The good news: It worked! I gelled a batch of marmalade!
The bad news: I have no idea why it worked.
I did put the seeds in a little cheesecloth baggie, and boiled with the rest, as some recipes suggested. But there weren’t very many seeds, I can’t imagine it was that. I also let the boiled till tender peels and everything (pre-sugar adding) sit overnight to “develop” the pectin, as some other recipes suggested. Was that it? Or was it that I made a smaller batch? One recipe did say it was hard to get a big batch to reach temperature…
Whatever it was, I sure was excited when the roiling, boiling mass of orangey goodeness started to look right. And just so’s you know, even on a plate that had been in the freezer, a dab still looked a little too soft when it was, in fact, ready.
A good trick for busy mamas:
By the time it had finished cooking and was ready to jar, it was late, all I wanted to do was go to bed. And anyway I hadn’t made it to the hardware store to get the smaller jars. So I let it sit overnight (also gave me the opportunity to see how gelled it had really gotten) then the next day reheated it and poured into my sterilized jars.
Bad trick: letting it burn a teeny bit while reheating. It doesn’t really need to reach a boil. It sterilized last night, and if you covered it, should still be sterile, besides it’s packed with sugar, I doubt this stuff is capable of supporting mold. So don’t overdo it whilst simultaneously eating lunch, oblivious to stirring, as some people might have done. That said, the little bit of burny didn’t make a bad flavor at all.
So, now that you have jar upon jar of marmalade, dear girl, what do you intend to do with it?
For starters I’ve discovered I like marmalade way better than milder fruit jams. I was never a huge jam fan. It’s fun to make (quite easy to make too much, in fact) and I do enjoy stirring it into yogurt, and the occasional PB&J. But I’ve always found jam to be either too sweet or too bland. Wasn’t till I tried my homemade marmalade that I realized fruit you would eat out of hand just doesn’t have enough flavor to carry the sugar it takes to make jam as sweet as I want it to be. But take something like orange peels, add a ton of sugar and you get something with real gusto! Wowza. Zing-orama!
Saw on another blog in my marm research that one woman’s family called it Mama-lade, because she was the only one who would touch the stuff. I like that, and suspect it will be true in our household as well. It is a very unusual taste to an American taste bud. We do tend to scorn the bitter.
In addition to smearing it on homemade toasted wheat bread with butter, I think it’s going to rock for cooking with.

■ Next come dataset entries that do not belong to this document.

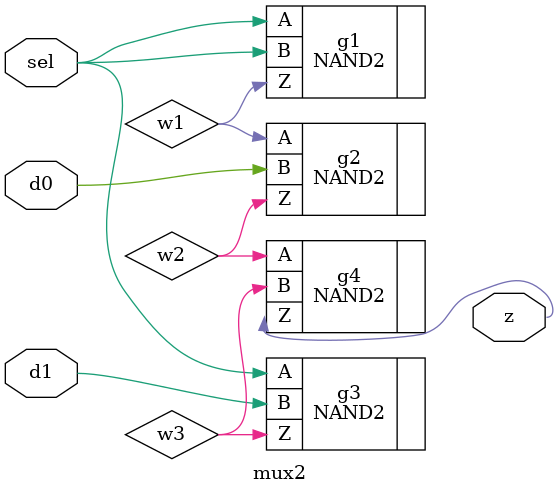
<source format=sv>
module mux2 (
    input logic d0,          // Data input 0
    input logic d1,          // Data input 1
    input logic sel,         // Select input
    output logic z           // Output
);

logic w1,w2,w3;
NAND2 #(.Tpdlh(6), .Tpdhl(6)) g1 (.Z(w1), .A(sel), .B(sel));
NAND2 #(.Tpdlh(6), .Tpdhl(6)) g2 (.Z(w2), .A(w1), .B(d0));
NAND2 #(.Tpdlh(6), .Tpdhl(6)) g3 (.Z(w3), .A(sel), .B(d1));
NAND2 #(.Tpdlh(6), .Tpdhl(6)) g4 (.Z(z), .A(w2), .B(w3));

endmodule

</source>
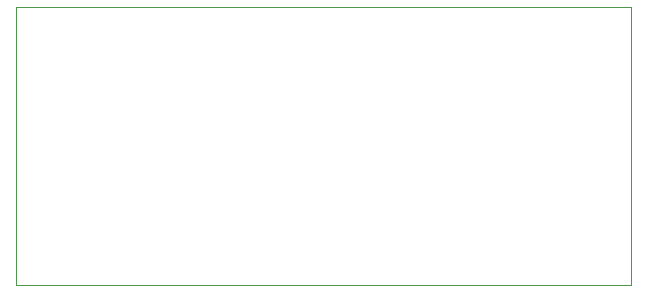
<source format=gbr>
G04 #@! TF.FileFunction,Profile,NP*
%FSLAX46Y46*%
G04 Gerber Fmt 4.6, Leading zero omitted, Abs format (unit mm)*
G04 Created by KiCad (PCBNEW 4.0.3-stable) date 10/04/17 18:30:17*
%MOMM*%
%LPD*%
G01*
G04 APERTURE LIST*
%ADD10C,0.152400*%
%ADD11C,0.025400*%
G04 APERTURE END LIST*
D10*
D11*
X200025000Y-81915000D02*
X147955000Y-81915000D01*
X200025000Y-105410000D02*
X200025000Y-81915000D01*
X147955000Y-105410000D02*
X200025000Y-105410000D01*
X147955000Y-81915000D02*
X147955000Y-105410000D01*
M02*

</source>
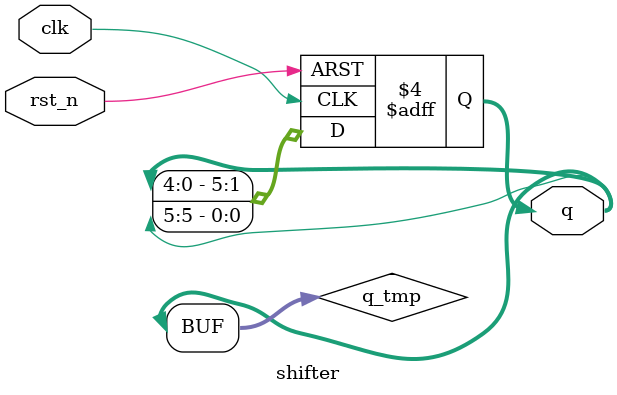
<source format=v>
`timescale 1ns / 1ps

module shifter(
    q,
    clk,
    rst_n
);

output [5:0] q;
input clk;
input rst_n;
reg [5:0] q;
reg [5:0] q_tmp;

always @*
begin
    q_tmp[0] <= q[0];
    q_tmp[1] <= q[1];
    q_tmp[2] <= q[2];
    q_tmp[3] <= q[3];
    q_tmp[4] <= q[4];
    q_tmp[5] <= q[5];  
end

always @(posedge clk or negedge rst_n)
begin
    if (~rst_n)
        q <= 6'b000001;
    else begin
        q[1] <= q_tmp[0];
        q[2] <= q_tmp[1];
        q[3] <= q_tmp[2];
        q[4] <= q_tmp[3];
        q[5] <= q_tmp[4];
        q[0] <= q_tmp[5];
    end
end
endmodule

</source>
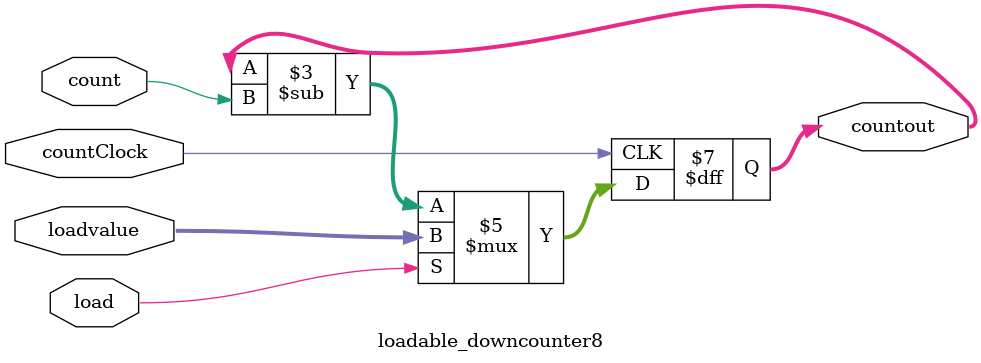
<source format=v>
`default_nettype none

module loadable_downcounter8 ( countClock, count, loadvalue, load, countout);

	input wire countClock;
	input wire count;
	input wire [7:0] loadvalue;
	input wire load;
	(* EQUIVALENT_REGISTER_REMOVAL="NO" *) output reg [7:0] countout;

		always@(posedge countClock) 
		begin

			if (load == 1'b1) countout <= loadvalue;
			else countout <= countout - count;

		end
	
endmodule

</source>
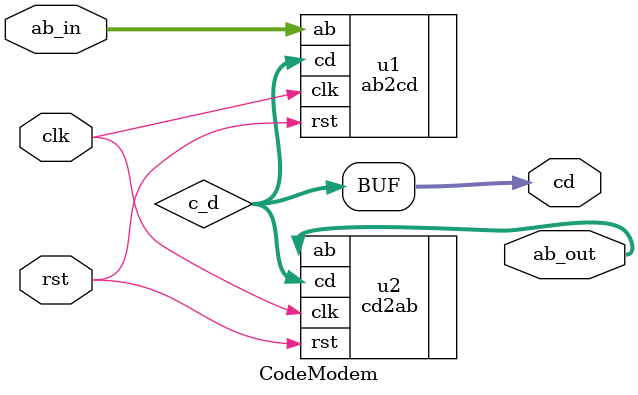
<source format=v>
module CodeModem (
	rst,clk,ab_in,
	cd,ab_out); 
	
	input		rst;   //复位信号，高电平有效
	input		clk;   //FPGA系统时钟
	input	 [1:0]	ab_in;     //输入的绝对码数据
	output [1:0]	cd;        //转换后的相对码数据
	output [1:0]	ab_out;    //反转换后的绝对码数据
	
	//实例化绝对码转相对码模块ab2cd
	wire  [1:0] c_d;	
   ab2cd u1 (
	   .rst (rst),
		.clk (clk),
		.ab (ab_in),
		.cd (c_d));
		
	//实例化相对码转绝对码模块cd2ab
   cd2ab u2 (
	   .rst (rst),
		.clk (clk),
		.cd (c_d),
		.ab (ab_out));	
		
	assign cd = c_d;
	
endmodule
	
</source>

For starters, I followed Riana’s non-recipe for Moroccan Chocolate Tangerine Tart. I love how she cooks exactly like I do, and is therefore incapable of conveying a real recipe, because anyway you’d have to have on hand whatever weird concoction she pulls out of her freezer to substitute for whatever she doesn’t have on hand. It’s impossible to imitate truly resource based cooking.
I did her non-recipe justice by paying very little attention to any part of it, except the concept– bittersweet whole orange puree (I just used marmalade whizzed up in the food processor), thickened with egg, on a pastry crust, with chocolate on top. I made mine bars, cuz I don’t have even a pie dish here, let alone a tart dish. They are intriguing little numbers. Exotic. I added cinnamon to play up the Moroccan flavor, and vanilla. I wouldn’t say they’re my new fave, the bitterness of the marmalade is kind of overpowering in such quantity, but well worth making.
More than star attraction cooking, I’m thinking the marm will be a good ‘punch up the flavor by the spoonful’ addition to lots of yummie things. It’d go great in almost any dessert. How about marm replacing a few tablespoons of the sugar in a chocolate cake? Stirred into the filling of an apple pie? Marmalade ice cream? But savory things too often benefit from a little sweetness– spaghetti sauce? (I once knew a real slimeball who, after asking me if I was a dancer and reading my palm made me spaghetti by his grandmother’s “secret” recipe, which included a big spoonful of grape jelly… I was young.) How about stir fry? It’d be a fab glaze for any kind of meat or fish, I can hardly wait to try it on one of our lovingly brought from Cordova salmon fillets.
So many ideas, and plenty of marmalade to try them all! The neighbor just brought another bag of Satsumas, so I’ll be on to my fourth batch. I’ll figure this thing out yet!